→ **What is being asked**
Write out every entry below exactly as it appears. Pictures do not belong in the copy.

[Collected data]
● ● ● ●

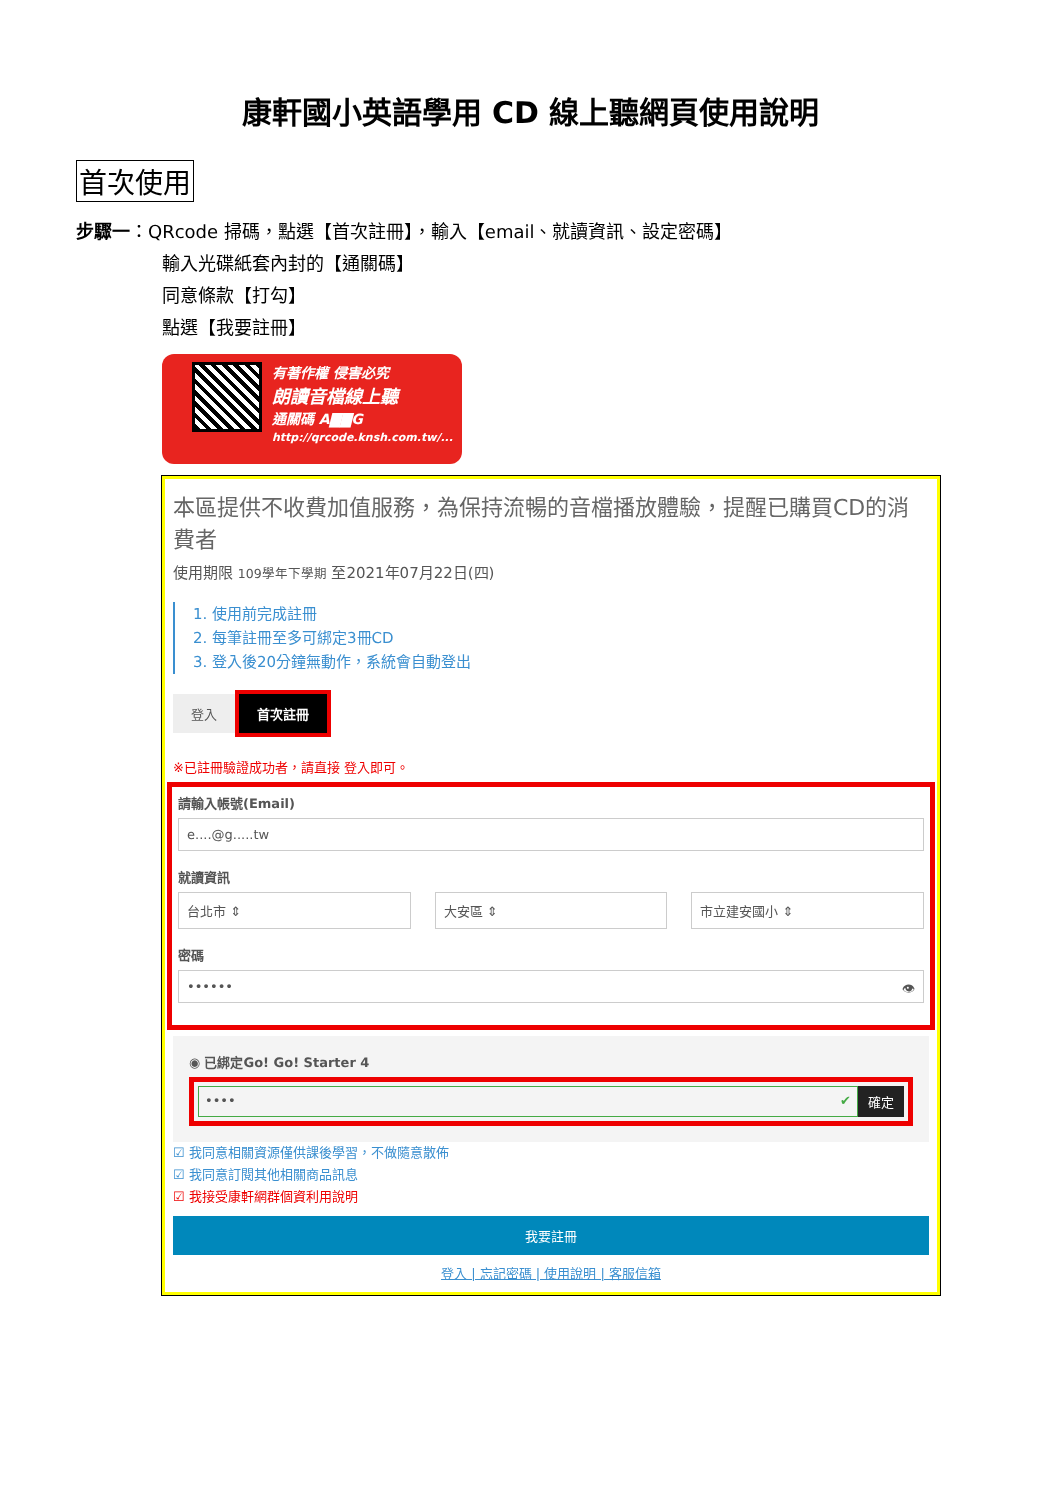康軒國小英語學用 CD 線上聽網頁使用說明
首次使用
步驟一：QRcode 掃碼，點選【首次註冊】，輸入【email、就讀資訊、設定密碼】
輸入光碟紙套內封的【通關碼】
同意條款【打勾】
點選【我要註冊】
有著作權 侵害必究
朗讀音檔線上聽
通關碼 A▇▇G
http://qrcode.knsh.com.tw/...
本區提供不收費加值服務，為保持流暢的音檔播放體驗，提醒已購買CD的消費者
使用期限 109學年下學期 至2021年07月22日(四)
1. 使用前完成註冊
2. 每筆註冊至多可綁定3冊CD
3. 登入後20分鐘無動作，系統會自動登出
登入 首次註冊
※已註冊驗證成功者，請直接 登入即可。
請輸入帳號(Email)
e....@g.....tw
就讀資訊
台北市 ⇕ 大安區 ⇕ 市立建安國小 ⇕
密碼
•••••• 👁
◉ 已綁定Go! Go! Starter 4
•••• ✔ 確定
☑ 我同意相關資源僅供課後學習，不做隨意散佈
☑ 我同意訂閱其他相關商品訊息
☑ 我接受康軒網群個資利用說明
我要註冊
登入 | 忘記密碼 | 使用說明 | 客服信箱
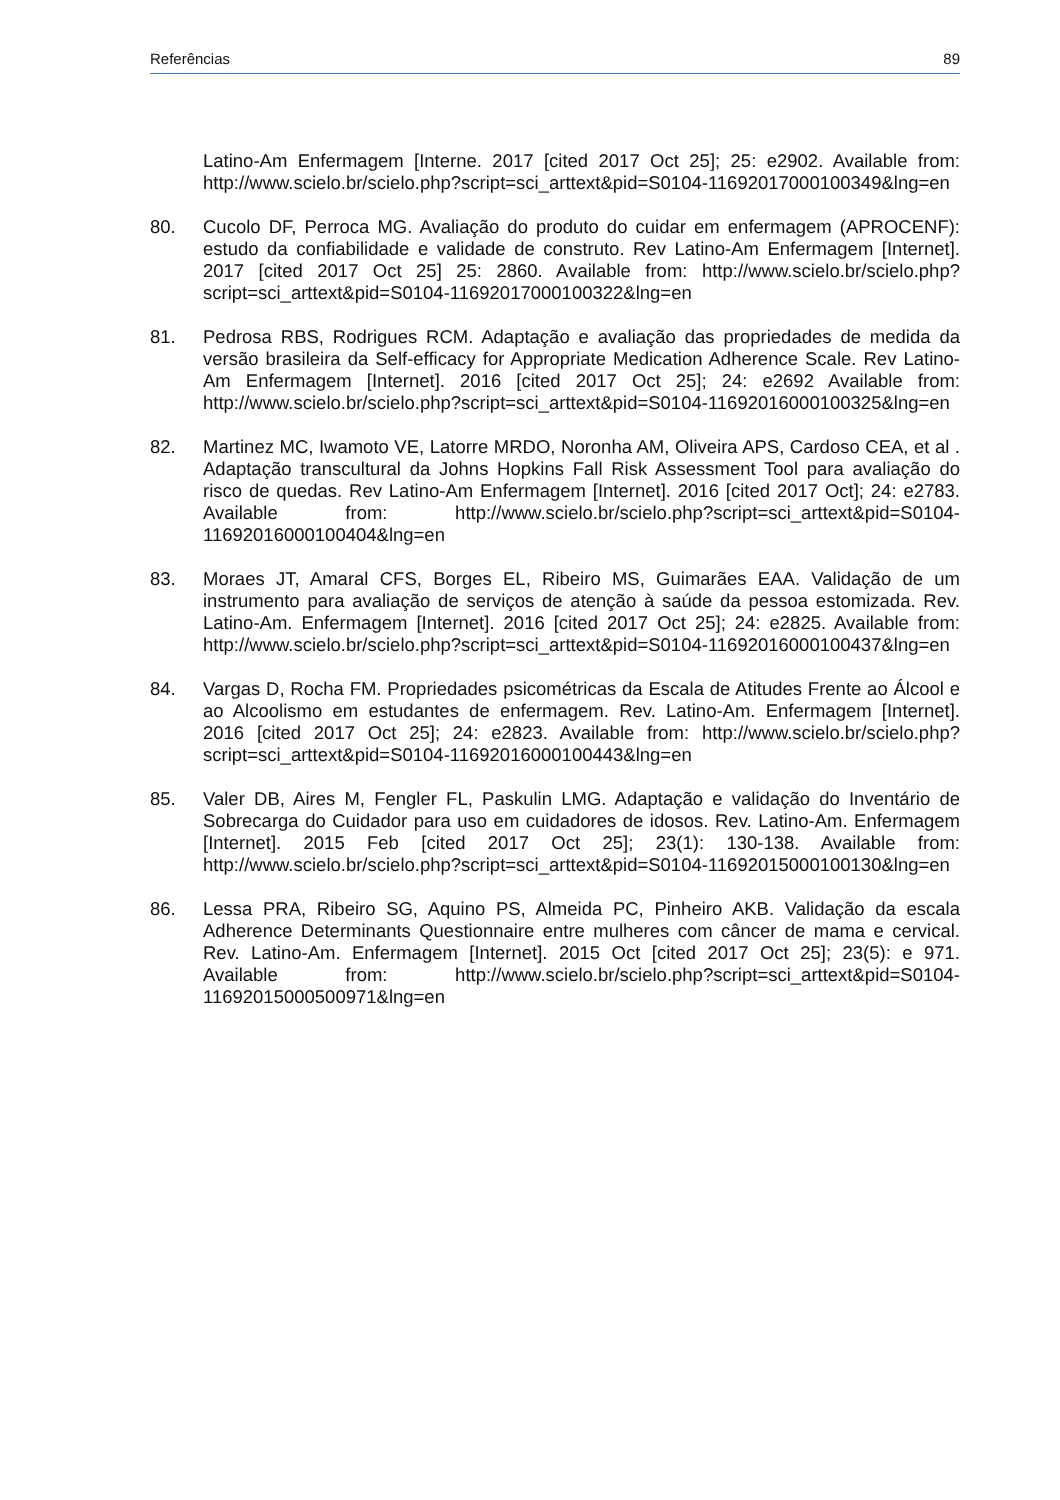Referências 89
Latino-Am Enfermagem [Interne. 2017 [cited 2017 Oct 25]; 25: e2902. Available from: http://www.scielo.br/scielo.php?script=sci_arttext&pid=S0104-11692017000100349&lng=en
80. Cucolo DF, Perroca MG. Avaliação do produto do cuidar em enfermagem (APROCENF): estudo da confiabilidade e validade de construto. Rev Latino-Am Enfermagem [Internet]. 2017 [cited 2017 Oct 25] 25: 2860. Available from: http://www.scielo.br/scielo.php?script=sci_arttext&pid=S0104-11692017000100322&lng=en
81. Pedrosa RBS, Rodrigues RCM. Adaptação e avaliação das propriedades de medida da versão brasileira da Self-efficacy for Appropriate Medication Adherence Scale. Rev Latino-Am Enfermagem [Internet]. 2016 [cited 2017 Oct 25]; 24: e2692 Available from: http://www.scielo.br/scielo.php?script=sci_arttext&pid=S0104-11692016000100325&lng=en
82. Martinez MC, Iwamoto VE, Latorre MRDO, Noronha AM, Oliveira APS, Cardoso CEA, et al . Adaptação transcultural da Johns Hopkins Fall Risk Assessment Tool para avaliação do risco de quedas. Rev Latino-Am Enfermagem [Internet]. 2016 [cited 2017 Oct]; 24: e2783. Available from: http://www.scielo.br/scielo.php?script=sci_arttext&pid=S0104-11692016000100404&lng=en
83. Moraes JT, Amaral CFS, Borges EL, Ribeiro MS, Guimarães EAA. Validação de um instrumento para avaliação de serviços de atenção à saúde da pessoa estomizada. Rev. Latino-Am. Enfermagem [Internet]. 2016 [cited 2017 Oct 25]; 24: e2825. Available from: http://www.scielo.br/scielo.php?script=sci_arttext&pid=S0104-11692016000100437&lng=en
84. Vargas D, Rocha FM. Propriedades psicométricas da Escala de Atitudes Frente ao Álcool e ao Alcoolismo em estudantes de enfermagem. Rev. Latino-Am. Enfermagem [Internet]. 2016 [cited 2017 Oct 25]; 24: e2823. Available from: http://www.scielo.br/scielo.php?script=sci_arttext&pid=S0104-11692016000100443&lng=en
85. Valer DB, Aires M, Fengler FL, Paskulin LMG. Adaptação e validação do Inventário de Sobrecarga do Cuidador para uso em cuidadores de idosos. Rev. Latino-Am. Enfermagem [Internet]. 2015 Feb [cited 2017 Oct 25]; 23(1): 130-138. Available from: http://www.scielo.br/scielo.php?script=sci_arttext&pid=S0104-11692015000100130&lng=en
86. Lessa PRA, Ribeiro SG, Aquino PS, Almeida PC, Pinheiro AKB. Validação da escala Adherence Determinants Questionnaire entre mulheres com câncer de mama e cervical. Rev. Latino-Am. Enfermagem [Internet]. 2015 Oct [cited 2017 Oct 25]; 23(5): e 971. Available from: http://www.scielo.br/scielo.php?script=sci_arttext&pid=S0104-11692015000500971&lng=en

● ● ● ●

→ **Solution**
康軒國小英語學用 CD 線上聽網頁使用說明
首次使用
步驟一：QRcode 掃碼，點選【首次註冊】，輸入【email、就讀資訊、設定密碼】
輸入光碟紙套內封的【通關碼】
同意條款【打勾】
點選【我要註冊】
有著作權 侵害必究
朗讀音檔線上聽
通關碼 A▇▇G
http://qrcode.knsh.com.tw/...
本區提供不收費加值服務，為保持流暢的音檔播放體驗，提醒已購買CD的消費者
使用期限 109學年下學期 至2021年07月22日(四)
1. 使用前完成註冊
2. 每筆註冊至多可綁定3冊CD
3. 登入後20分鐘無動作，系統會自動登出
登入 首次註冊
※已註冊驗證成功者，請直接 登入即可。
請輸入帳號(Email)
e....@g.....tw
就讀資訊
台北市 ⇕ 大安區 ⇕ 市立建安國小 ⇕
密碼
•••••• 👁
◉ 已綁定Go! Go! Starter 4
•••• ✔ 確定
☑ 我同意相關資源僅供課後學習，不做隨意散佈
☑ 我同意訂閱其他相關商品訊息
☑ 我接受康軒網群個資利用說明
我要註冊
登入 | 忘記密碼 | 使用說明 | 客服信箱
Referências 89
Latino-Am Enfermagem [Interne. 2017 [cited 2017 Oct 25]; 25: e2902. Available from: http://www.scielo.br/scielo.php?script=sci_arttext&pid=S0104-11692017000100349&lng=en
80. Cucolo DF, Perroca MG. Avaliação do produto do cuidar em enfermagem (APROCENF): estudo da confiabilidade e validade de construto. Rev Latino-Am Enfermagem [Internet]. 2017 [cited 2017 Oct 25] 25: 2860. Available from: http://www.scielo.br/scielo.php?script=sci_arttext&pid=S0104-11692017000100322&lng=en
81. Pedrosa RBS, Rodrigues RCM. Adaptação e avaliação das propriedades de medida da versão brasileira da Self-efficacy for Appropriate Medication Adherence Scale. Rev Latino-Am Enfermagem [Internet]. 2016 [cited 2017 Oct 25]; 24: e2692 Available from: http://www.scielo.br/scielo.php?script=sci_arttext&pid=S0104-11692016000100325&lng=en
82. Martinez MC, Iwamoto VE, Latorre MRDO, Noronha AM, Oliveira APS, Cardoso CEA, et al . Adaptação transcultural da Johns Hopkins Fall Risk Assessment Tool para avaliação do risco de quedas. Rev Latino-Am Enfermagem [Internet]. 2016 [cited 2017 Oct]; 24: e2783. Available from: http://www.scielo.br/scielo.php?script=sci_arttext&pid=S0104-11692016000100404&lng=en
83. Moraes JT, Amaral CFS, Borges EL, Ribeiro MS, Guimarães EAA. Validação de um instrumento para avaliação de serviços de atenção à saúde da pessoa estomizada. Rev. Latino-Am. Enfermagem [Internet]. 2016 [cited 2017 Oct 25]; 24: e2825. Available from: http://www.scielo.br/scielo.php?script=sci_arttext&pid=S0104-11692016000100437&lng=en
84. Vargas D, Rocha FM. Propriedades psicométricas da Escala de Atitudes Frente ao Álcool e ao Alcoolismo em estudantes de enfermagem. Rev. Latino-Am. Enfermagem [Internet]. 2016 [cited 2017 Oct 25]; 24: e2823. Available from: http://www.scielo.br/scielo.php?script=sci_arttext&pid=S0104-11692016000100443&lng=en
85. Valer DB, Aires M, Fengler FL, Paskulin LMG. Adaptação e validação do Inventário de Sobrecarga do Cuidador para uso em cuidadores de idosos. Rev. Latino-Am. Enfermagem [Internet]. 2015 Feb [cited 2017 Oct 25]; 23(1): 130-138. Available from: http://www.scielo.br/scielo.php?script=sci_arttext&pid=S0104-11692015000100130&lng=en
86. Lessa PRA, Ribeiro SG, Aquino PS, Almeida PC, Pinheiro AKB. Validação da escala Adherence Determinants Questionnaire entre mulheres com câncer de mama e cervical. Rev. Latino-Am. Enfermagem [Internet]. 2015 Oct [cited 2017 Oct 25]; 23(5): e 971. Available from: http://www.scielo.br/scielo.php?script=sci_arttext&pid=S0104-11692015000500971&lng=en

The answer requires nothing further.